|Garner as Philip Marlowe: Actually, he had contempt for violence|
Garner’s empathy for the common man had roots in his “Grapes of Wrath” childhood in Oklahoma. His mother died from a back-alley abortion when he was 4. He and his two brothers were abandoned more than once by his father, whom he nevertheless never blamed. He was routinely beaten by the same stepmother who sexually abused his older brother. And he was forever grateful to those more distant relatives who periodically showed him kindness, and tried to emulate them.
“Uncle John (Bumgarner) was a county commissioner, and he had a little dairy farm outside town. I loved to help him make butter and cream,” Garner wrote. “And he was smart. In the wintertime, we used to sit in front of the fire with a dictionary to try to find a word he didn’t know. I could never stump him. He knew the meaning of every word and the spelling and the derivation. He’d had some Latin because he’d studied to be a doctor, and worked as a Linotype operator and proofreader at the Norman Transcript.
“Uncle John wasn’t much to look at. His shirttail was always half-out and his hat was never blocked quite right, but I thought he was the most successful man in the world because he was content with what he had. And he had something many men never get: self-respect, and the respect of everyone who knew him.”

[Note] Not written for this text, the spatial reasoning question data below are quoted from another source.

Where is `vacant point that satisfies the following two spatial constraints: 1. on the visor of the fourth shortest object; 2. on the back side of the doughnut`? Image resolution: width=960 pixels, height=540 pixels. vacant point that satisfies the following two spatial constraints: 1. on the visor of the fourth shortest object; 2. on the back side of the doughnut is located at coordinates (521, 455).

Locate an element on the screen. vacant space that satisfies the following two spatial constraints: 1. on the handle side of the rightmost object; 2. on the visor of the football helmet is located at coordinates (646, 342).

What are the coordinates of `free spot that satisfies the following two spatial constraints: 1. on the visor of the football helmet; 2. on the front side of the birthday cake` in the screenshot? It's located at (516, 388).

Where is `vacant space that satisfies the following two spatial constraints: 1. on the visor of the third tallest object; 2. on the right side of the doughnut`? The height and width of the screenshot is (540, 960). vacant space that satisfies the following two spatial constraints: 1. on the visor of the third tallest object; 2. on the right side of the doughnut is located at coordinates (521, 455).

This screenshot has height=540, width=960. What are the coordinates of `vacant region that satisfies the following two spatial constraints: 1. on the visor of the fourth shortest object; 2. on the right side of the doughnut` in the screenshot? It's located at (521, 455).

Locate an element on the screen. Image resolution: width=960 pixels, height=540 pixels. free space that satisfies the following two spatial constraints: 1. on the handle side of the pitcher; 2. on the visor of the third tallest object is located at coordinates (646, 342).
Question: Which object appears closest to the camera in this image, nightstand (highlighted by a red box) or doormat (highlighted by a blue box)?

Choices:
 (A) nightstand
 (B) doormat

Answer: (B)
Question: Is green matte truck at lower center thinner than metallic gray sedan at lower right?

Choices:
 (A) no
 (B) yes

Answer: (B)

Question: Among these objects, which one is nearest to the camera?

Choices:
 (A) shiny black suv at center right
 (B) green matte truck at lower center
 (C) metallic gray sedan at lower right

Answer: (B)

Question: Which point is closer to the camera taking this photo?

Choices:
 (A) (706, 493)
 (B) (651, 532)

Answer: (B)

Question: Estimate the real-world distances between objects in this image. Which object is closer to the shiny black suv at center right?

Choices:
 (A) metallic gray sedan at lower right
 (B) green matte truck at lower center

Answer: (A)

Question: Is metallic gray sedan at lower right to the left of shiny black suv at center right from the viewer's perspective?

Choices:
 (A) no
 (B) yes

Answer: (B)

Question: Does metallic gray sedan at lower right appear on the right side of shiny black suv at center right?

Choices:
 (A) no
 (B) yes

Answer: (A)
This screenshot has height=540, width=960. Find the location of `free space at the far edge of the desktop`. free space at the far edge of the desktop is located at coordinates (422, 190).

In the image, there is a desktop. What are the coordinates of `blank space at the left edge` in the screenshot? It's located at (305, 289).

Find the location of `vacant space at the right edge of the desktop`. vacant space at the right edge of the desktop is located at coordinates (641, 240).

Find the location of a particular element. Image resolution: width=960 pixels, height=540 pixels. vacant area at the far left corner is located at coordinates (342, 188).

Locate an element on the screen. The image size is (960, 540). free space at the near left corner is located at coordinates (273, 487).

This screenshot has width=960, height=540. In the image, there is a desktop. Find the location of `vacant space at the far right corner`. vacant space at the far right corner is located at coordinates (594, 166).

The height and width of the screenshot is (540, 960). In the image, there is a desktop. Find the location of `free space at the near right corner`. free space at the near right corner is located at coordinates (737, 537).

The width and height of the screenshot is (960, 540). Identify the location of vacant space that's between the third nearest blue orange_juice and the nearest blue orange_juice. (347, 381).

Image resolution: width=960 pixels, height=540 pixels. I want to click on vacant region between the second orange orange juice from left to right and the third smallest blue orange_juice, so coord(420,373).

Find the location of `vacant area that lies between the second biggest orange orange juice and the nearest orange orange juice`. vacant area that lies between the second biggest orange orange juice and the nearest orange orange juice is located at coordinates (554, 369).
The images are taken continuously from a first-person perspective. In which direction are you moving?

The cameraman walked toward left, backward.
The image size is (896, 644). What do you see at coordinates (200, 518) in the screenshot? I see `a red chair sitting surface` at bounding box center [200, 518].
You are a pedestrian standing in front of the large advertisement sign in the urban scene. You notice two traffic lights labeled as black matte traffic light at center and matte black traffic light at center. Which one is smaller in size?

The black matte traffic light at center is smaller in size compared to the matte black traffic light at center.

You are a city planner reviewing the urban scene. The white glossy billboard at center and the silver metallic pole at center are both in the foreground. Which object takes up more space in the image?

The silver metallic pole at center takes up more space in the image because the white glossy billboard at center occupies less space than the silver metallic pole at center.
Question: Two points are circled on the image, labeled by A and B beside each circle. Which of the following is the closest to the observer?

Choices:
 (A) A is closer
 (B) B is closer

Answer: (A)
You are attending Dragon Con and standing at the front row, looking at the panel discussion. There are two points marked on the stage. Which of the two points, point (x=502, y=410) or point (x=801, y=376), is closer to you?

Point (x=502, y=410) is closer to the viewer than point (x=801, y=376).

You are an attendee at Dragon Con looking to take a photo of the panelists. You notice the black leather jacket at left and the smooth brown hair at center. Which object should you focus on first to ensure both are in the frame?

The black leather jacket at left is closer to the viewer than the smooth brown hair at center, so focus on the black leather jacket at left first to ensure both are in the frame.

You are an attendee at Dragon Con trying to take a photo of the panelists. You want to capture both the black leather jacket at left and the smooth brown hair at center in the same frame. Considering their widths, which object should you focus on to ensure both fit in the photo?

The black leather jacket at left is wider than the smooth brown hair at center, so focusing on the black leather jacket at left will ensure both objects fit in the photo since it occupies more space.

For the most part, the young Garner found issues of character to be as clear-cut as the harsh conditions of the Oklahoma landscape. “Sure, we had hustlers, but they were so few and far between that you could spot them a mile away,” Garner said. “Most people were honest, and they took care of each other. Not like L.A. People here — at least those in the entertainment business — will look you right in the eye and lie to you. They lie even when there’s no reason to. I’ve never understood that, and never will. Out here, I’m a lead sinker in deep water.”
Actress Julie Andrews said of her friend Garner, “(B)eneath the talent, charm and a healthy dose of bravado, one senses that he’s been hurt — more than once. So he’s stubborn, a bit reclusive … defiant, too. Don’t mess with Jim when he’s fighting for a cause he believes in.”
While as a child he dreamed of being rescued by rich relatives, Garner knew that wasn’t in the cards, and he was happy to light out on his own at age 14. He earned his own living from then on.
“While other kids my age had chores and allowances and curfews, I was holding down grown-up jobs because I had to feed myself and put clothes on my back and a roof over my head. It was simply a matter of survival. People have said it’s right out of Dickens, but I didn’t think I had it tough, because it was all I knew.
“Looking back, I think I was better off to do it earlier than later. Tell you what: You want to put pressure on somebody, live through the Depression. In Oklahoma. In the dust. After that, studio executives don’t bother you at all.”